++++ DATA FOR PROCESSING

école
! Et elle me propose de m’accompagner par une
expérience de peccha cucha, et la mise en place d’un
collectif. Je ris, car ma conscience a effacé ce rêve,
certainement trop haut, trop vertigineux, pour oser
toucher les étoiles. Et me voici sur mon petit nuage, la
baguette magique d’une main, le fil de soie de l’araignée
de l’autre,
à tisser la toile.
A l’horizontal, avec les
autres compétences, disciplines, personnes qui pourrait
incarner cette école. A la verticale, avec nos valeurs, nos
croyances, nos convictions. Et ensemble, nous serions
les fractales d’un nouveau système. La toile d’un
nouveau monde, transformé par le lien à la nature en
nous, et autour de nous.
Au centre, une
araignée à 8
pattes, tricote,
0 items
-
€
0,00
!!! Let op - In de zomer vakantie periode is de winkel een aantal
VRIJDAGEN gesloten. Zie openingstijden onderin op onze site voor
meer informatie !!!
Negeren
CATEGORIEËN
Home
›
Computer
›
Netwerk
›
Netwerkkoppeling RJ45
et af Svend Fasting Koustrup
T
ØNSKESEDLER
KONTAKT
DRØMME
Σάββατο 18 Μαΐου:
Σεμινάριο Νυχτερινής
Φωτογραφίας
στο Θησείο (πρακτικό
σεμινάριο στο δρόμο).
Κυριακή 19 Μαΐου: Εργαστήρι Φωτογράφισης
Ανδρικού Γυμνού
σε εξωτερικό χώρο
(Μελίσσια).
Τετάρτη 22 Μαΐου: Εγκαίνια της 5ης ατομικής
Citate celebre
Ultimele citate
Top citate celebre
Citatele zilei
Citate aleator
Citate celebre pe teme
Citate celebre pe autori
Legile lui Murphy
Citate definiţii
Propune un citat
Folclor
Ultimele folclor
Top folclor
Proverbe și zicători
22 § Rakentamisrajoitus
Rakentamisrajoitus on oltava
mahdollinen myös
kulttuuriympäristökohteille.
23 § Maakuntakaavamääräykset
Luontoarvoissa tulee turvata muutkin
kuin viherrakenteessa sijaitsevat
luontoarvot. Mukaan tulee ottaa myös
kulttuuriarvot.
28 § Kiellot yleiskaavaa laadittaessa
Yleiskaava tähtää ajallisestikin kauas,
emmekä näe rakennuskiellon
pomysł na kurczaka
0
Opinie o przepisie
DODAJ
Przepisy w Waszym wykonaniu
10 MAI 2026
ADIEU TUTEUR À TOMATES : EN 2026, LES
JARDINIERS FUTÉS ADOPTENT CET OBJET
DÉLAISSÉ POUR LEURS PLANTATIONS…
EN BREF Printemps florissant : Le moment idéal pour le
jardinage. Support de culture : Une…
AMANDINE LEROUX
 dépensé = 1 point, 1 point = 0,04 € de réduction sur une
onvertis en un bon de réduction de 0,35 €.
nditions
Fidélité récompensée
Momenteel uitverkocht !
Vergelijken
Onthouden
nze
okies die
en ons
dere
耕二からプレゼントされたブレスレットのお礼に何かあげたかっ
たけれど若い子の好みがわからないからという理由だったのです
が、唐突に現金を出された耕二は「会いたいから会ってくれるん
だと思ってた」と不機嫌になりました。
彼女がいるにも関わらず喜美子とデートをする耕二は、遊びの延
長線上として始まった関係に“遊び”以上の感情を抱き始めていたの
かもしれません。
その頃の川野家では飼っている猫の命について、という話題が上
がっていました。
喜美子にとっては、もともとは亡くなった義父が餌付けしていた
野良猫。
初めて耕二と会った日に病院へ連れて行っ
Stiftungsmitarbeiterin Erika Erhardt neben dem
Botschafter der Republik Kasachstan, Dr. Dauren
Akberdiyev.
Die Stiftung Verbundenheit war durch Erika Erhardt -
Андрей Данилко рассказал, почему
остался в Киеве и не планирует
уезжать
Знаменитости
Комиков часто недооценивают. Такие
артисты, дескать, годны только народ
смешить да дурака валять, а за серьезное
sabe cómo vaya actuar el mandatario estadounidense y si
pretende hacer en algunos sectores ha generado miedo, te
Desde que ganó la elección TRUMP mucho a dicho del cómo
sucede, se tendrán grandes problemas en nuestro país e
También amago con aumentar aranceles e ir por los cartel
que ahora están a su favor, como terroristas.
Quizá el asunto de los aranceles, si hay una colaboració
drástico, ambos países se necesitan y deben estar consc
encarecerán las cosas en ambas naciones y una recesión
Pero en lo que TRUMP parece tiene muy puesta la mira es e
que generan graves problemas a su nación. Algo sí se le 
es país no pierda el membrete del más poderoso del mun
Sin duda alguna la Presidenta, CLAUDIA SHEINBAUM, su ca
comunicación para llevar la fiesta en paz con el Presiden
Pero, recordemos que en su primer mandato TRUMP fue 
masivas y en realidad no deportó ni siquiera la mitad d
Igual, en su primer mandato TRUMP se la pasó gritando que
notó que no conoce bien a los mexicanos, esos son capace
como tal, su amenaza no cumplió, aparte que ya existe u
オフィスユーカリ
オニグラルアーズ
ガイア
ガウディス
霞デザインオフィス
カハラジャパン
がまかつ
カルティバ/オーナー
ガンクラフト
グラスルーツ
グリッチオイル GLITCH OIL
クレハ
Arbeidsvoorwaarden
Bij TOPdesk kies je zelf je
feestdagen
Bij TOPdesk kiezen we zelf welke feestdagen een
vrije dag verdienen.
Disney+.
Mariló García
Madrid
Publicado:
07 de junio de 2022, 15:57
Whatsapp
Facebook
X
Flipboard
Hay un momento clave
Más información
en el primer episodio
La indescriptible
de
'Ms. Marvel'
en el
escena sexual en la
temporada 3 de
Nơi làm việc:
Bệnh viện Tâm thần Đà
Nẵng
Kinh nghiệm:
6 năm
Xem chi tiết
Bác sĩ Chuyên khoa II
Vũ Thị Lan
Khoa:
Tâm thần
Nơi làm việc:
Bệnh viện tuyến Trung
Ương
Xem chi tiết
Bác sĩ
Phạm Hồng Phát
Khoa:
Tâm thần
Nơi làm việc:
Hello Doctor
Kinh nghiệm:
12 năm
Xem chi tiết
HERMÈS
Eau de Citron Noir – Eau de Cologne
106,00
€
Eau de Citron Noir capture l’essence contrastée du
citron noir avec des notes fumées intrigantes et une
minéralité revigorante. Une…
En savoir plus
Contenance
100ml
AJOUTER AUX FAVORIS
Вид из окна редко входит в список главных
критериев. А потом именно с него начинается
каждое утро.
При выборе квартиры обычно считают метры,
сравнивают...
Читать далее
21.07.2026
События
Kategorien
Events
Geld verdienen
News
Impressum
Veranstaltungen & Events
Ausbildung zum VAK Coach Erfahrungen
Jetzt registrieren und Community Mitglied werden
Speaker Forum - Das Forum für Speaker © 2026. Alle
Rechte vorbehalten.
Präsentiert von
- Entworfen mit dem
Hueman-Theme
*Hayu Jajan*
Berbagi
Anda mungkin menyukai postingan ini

++++++++

- [WHAT YOU SHOULD DO]
Each line of the entries above that has the word "araignée" is to be copied.

- [RESPONSE TO THE TASK]
baguette magique d’une main, le fil de soie de l’araignée
araignée à 8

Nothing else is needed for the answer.